How many people know the story of Samuel Clemens' brother Orion Clemens? This guy was a first rate Intender, as well as a total failure in life. What do I mean by Intender? He attempted almost everything from invention, politics, construction, writing books, to business. You name it, the guy tried to do it, and eventually failed. That's what I call an Intender. An Intender is also what I call myself. Much like Orion Clemens, I've tried almost everything under the sun. I've achieved some success in each space, realizing I could make it work, but I've also been impatient in each space, eventually leaving that space for the next shiny passion catching my eye.
Intenders are good at a lot of different things. They are actually renaissance people, with one key flaw: lack of follow-through. This is why Intenders are well served aligning themselves with people who can follow through. Intenders are usually idea folks, coming up with too many ideas to actually implement, and once attempting to implement one idea, not being satisfied by it enough to stick with it before succumbing to the newest (usually more interesting) idea.
Let me give you some examples from my life:
Wanted to go into international relations to prevent war (Became a Fulbright Fellow and Presidential Management Fellow working for the State Department before crashing and burning out to leave the government and flail in a career where I now simply work for money, preventing no wars, and saving no people's lives or livelihoods.).
Wanted to become a self-sustaining author (Wrote several books, published three with few sales, and am questioning how best to proceed now that I've invested so much time and money).
Wanted to be an inventor (Came up with around 20 ideas I view as viable, patented 1, have provisional patents on 3 others, attempted to build a business out of this, found a bad partner on cofounders.com, and walked away. This is either on hold or abandoned, just like my 1 patent since I decided it was not worth paying the maintenance fees on it since the product would kill its users).
Wanted to become an improvisational actor (Moved to Chicago, took classes at The Second City, IO, Annoyance Theater, Playground Theater, and some theaters in New York too.

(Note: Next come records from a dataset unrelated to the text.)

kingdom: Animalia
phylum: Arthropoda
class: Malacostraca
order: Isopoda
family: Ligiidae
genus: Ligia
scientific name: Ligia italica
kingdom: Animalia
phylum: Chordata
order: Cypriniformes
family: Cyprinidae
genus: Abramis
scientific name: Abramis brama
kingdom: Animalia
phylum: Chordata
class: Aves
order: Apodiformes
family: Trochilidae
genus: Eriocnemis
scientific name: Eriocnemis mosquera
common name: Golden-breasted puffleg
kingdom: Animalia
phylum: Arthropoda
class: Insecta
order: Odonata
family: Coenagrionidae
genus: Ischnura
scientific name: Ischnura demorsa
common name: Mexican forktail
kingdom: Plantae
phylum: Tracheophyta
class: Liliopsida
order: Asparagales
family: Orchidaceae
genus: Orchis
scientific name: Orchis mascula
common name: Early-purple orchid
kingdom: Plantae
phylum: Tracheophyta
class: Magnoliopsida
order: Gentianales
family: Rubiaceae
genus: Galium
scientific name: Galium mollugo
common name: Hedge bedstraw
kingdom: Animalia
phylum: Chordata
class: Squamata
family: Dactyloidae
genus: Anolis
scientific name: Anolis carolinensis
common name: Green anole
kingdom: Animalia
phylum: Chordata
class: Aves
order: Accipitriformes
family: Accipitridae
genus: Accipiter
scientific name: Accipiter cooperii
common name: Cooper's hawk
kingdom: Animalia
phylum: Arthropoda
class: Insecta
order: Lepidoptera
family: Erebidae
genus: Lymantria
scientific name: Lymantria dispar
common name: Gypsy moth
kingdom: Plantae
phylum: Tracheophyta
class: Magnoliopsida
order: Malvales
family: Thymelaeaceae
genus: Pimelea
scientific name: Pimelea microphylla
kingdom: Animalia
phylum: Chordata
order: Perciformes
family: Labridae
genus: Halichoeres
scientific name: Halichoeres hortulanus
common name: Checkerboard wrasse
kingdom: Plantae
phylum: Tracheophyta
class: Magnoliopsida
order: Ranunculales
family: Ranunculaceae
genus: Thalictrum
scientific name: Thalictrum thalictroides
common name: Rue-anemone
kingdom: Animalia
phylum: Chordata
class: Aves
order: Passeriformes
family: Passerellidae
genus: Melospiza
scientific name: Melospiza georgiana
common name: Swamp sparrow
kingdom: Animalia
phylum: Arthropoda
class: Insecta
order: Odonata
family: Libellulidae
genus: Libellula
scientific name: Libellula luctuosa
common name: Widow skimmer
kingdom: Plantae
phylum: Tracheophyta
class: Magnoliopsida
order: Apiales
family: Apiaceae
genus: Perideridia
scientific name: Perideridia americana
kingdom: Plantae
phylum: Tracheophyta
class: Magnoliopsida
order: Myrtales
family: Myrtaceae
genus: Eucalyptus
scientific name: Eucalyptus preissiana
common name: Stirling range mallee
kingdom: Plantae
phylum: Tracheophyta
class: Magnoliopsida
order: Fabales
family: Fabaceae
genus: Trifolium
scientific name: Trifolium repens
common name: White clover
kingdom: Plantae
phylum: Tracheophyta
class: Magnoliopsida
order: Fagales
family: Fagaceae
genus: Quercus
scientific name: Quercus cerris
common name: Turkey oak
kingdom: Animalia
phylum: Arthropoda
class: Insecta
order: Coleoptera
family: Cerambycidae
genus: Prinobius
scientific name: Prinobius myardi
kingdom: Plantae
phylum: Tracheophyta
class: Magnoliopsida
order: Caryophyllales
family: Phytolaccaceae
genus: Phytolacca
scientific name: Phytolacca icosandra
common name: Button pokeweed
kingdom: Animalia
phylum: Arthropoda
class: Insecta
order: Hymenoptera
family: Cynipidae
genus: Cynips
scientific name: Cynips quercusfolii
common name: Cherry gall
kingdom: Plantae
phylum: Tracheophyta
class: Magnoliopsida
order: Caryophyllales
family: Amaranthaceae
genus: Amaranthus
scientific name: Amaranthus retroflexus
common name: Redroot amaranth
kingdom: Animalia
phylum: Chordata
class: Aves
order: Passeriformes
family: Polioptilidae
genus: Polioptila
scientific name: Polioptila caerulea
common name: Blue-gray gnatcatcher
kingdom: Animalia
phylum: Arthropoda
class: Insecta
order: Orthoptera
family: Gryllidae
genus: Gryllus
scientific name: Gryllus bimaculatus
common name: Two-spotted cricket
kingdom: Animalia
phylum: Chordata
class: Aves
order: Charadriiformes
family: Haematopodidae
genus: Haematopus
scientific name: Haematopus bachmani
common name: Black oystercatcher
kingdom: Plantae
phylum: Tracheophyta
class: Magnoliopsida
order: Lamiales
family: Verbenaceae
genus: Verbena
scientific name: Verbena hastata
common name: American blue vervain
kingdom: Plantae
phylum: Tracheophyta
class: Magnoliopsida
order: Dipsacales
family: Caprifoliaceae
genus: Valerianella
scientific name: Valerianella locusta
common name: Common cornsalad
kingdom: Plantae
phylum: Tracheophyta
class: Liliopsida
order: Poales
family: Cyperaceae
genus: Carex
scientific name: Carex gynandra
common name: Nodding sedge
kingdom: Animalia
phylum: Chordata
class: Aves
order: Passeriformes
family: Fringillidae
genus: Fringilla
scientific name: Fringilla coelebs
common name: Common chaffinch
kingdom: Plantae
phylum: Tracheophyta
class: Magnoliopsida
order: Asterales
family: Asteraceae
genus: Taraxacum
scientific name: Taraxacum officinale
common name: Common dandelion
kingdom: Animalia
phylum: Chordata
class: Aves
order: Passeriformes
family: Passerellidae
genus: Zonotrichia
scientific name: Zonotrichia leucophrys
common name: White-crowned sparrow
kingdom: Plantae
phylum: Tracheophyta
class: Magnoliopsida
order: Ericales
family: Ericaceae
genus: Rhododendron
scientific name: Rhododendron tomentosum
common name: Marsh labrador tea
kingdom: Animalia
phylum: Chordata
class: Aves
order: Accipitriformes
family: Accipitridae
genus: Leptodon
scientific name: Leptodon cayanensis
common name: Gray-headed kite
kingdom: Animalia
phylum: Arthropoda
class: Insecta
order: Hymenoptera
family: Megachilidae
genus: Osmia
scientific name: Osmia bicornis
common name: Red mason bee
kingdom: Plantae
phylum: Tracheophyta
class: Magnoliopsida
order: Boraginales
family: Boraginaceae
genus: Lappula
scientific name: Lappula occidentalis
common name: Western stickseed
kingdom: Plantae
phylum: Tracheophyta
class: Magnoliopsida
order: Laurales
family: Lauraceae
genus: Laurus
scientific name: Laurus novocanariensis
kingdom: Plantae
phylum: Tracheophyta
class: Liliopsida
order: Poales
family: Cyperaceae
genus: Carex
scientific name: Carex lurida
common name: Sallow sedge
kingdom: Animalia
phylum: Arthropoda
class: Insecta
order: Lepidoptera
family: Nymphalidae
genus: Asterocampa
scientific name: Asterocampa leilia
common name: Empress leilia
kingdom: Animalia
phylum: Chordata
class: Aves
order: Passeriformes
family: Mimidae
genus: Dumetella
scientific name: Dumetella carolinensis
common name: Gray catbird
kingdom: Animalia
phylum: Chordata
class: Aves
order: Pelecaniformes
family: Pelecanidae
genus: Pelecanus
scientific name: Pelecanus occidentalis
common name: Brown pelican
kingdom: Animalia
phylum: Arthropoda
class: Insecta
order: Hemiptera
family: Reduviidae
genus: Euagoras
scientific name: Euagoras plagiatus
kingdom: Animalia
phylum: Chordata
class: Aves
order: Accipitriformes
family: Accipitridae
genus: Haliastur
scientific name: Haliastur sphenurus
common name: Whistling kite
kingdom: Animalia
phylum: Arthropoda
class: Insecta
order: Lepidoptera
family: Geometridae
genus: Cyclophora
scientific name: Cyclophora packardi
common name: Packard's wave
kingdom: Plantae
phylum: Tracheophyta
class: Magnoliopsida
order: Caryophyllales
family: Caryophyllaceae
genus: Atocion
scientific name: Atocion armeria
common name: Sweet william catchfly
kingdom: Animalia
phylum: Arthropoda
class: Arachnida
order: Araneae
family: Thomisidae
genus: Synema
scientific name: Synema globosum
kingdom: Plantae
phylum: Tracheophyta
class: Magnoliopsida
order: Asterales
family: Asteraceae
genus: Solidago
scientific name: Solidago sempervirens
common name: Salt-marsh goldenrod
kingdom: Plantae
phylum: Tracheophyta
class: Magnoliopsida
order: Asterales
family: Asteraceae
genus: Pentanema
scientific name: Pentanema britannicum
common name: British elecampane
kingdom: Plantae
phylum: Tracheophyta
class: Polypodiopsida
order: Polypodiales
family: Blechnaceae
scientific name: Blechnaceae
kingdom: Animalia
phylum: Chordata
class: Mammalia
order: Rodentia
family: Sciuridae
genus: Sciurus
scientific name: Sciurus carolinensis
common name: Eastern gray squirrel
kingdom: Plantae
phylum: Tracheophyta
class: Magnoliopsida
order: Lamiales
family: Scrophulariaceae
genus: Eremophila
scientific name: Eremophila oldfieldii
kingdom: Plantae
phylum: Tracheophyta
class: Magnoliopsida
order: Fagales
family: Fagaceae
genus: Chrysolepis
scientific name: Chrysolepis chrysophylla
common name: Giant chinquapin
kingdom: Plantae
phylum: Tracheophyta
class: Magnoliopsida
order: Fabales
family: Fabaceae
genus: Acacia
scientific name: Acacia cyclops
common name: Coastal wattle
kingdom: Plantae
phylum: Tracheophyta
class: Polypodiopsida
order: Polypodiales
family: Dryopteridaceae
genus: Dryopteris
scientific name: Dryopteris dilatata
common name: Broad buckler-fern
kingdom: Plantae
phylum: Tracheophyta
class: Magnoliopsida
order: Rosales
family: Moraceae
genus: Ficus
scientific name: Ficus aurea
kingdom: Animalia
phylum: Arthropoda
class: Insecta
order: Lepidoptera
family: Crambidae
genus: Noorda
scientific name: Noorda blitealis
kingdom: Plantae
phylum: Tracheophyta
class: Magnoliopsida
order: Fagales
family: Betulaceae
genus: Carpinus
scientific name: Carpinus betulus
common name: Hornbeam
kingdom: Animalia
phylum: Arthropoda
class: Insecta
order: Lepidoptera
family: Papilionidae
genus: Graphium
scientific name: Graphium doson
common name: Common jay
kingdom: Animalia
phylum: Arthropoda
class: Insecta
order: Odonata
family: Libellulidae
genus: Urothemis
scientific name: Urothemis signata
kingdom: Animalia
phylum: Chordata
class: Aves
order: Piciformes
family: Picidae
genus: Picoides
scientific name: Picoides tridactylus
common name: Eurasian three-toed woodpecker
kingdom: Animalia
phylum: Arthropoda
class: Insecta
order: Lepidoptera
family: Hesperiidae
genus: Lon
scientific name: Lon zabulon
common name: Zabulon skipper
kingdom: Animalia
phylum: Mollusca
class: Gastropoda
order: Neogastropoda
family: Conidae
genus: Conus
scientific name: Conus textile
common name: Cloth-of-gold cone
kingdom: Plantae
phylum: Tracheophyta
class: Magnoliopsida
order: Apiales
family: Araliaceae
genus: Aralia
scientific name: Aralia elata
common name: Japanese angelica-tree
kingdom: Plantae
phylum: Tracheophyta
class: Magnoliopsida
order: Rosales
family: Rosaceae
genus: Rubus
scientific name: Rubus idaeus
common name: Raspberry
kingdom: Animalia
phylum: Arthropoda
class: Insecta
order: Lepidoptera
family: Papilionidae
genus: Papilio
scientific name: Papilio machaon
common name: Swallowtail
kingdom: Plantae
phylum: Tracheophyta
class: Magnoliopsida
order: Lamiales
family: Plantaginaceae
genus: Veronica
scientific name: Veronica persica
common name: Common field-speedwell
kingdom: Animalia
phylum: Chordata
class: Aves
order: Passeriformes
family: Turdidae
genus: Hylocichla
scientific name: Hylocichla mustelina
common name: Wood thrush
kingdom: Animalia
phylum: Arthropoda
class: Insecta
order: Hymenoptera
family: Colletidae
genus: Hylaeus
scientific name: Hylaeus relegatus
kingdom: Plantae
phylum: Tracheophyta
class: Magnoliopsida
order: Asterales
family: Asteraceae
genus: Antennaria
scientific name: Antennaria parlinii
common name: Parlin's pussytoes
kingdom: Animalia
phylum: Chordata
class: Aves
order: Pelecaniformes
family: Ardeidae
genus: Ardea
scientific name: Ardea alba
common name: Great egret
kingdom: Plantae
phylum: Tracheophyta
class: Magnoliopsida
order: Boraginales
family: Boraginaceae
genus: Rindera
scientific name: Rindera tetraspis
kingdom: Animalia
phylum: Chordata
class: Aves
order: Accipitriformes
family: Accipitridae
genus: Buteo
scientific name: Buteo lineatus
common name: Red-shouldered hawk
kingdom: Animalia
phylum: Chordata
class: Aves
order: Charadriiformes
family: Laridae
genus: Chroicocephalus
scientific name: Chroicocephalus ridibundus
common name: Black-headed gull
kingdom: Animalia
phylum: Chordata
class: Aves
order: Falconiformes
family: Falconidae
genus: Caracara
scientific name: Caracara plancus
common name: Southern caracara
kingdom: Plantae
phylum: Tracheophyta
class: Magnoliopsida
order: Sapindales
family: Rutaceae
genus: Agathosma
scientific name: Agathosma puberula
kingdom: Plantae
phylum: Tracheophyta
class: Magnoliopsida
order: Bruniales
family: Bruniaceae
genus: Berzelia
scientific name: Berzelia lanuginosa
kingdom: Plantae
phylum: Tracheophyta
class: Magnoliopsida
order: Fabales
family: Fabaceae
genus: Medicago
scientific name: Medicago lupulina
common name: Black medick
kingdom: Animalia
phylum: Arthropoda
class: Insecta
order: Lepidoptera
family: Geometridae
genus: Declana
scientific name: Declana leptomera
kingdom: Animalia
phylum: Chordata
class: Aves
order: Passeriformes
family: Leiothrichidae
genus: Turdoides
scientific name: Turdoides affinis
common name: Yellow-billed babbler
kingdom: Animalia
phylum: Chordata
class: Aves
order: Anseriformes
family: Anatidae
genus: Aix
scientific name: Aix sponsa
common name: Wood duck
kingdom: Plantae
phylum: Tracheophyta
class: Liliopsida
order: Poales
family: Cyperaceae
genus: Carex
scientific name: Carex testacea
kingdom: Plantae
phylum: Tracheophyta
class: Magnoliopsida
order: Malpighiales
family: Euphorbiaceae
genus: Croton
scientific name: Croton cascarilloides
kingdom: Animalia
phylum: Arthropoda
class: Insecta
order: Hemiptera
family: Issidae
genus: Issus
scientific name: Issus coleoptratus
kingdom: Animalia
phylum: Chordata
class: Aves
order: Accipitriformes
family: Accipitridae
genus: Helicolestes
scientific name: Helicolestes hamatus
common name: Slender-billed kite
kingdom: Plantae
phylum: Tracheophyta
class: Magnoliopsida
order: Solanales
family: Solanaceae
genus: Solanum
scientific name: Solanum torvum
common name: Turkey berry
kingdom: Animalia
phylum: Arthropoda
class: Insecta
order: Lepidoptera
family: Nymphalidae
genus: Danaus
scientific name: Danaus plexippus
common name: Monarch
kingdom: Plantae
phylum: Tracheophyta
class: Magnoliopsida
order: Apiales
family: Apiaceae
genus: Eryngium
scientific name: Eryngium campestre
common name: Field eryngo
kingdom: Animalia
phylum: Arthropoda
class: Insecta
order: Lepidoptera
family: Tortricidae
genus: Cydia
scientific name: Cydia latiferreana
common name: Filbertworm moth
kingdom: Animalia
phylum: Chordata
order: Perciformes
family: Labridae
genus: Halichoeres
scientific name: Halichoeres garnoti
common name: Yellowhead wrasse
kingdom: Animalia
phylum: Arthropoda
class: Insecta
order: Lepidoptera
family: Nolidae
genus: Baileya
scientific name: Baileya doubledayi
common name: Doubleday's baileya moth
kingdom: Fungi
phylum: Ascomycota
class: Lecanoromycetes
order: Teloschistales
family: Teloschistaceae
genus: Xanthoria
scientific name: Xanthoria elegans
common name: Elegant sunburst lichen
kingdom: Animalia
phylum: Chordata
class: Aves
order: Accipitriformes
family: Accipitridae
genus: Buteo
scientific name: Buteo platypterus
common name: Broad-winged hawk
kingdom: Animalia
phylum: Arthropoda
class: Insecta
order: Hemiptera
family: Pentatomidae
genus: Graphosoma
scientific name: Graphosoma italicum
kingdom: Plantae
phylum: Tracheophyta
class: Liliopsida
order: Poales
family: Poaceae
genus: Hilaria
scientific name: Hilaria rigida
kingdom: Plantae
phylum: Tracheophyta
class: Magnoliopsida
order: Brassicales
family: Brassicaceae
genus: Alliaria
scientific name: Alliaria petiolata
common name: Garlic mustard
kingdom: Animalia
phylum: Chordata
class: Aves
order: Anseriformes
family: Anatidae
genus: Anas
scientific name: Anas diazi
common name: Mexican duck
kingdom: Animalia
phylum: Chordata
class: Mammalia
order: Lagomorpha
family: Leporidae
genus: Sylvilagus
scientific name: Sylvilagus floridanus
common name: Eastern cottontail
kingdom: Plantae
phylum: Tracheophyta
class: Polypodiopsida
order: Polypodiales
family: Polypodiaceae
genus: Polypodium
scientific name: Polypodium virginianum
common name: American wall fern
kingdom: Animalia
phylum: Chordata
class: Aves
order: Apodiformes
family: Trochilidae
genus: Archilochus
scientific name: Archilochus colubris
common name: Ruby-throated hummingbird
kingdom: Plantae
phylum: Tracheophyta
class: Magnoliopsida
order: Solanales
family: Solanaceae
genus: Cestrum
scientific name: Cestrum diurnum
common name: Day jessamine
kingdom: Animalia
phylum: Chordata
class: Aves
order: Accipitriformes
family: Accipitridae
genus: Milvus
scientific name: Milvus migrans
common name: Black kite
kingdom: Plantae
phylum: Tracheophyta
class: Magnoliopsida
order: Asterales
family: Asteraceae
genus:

Did this for about three years before returning to DC and going back to work for the government, never really doing improv again).
Wanted to do home repair, eventually flipping houses (Chose to do this in the Washington area [where I work] which turned into a pretty lucrative side-hustle for few years around 2005-7, but walked away from it to move to Chicago. Upon returning to DC, bought a house and did so much work on it I burned out on home repair, never wanting to do it again!)
Wanted to be a Dad (Still figuring out how to do this right with varying levels of success and failure measured on a daily basis and constantly questioning when I'll lose my son.)
Wanted to be a Husband (Still firuging out how to do this right with varying levels of success and failure measured on a daily basis and constantly questioning when I'll lose my wife?)
Wanted to be a history teacher (Still not doing it, although some of my writing is aimed toward this goal in a different way.)
I'm a firm believer in the idea nothing I've learned is wasted. Yet, I'm also a realist who understands I don't follow-through well. Jan is awesome at follow-through. I made the greatest decision of my life (for many reasons far beyond the topic of this piece) teaming up with her for life. Yet, I still see myself as an Intender on par with Orion Clemens (although I've never run for Governor of a State, no will I ever).
I don't write this to get any sympathy, or garner any ego boosting replies, but rather share something which lingers in my mind as I contemplate my next steps in life. Where have I been? What have I done? And, what can I learn from it?
I've been around the world, done some amazing things, and have come close to success in almost each area I work. Yet, in each one, I can't seem to close the deal. What stops me from achieving ultimate success? I'll tell you, my impatience. I see I'm not making the headway I want at the speed I envision, and I burn out. I usually do this moments before the breakthrough. So, what can I take away from this?
I need more GRIT! I need to figure out how to persevere beyond the point of anticipating failure. I need to have confidence in myself, my abilities, and the value of what I provide to the worldin order to see my initiatives through to fulfillment. Unless and until I can do that, I'll always be an Intender. Once I can see something through until the end, I'll have broken this mold.
I sincerely and earnestly welcome ideas, suggestions, insights on how to gain Grit, how to see things through until the end, and how to persevere when I think I'm starting to fail. What do you do to achieve success? I'd love to know.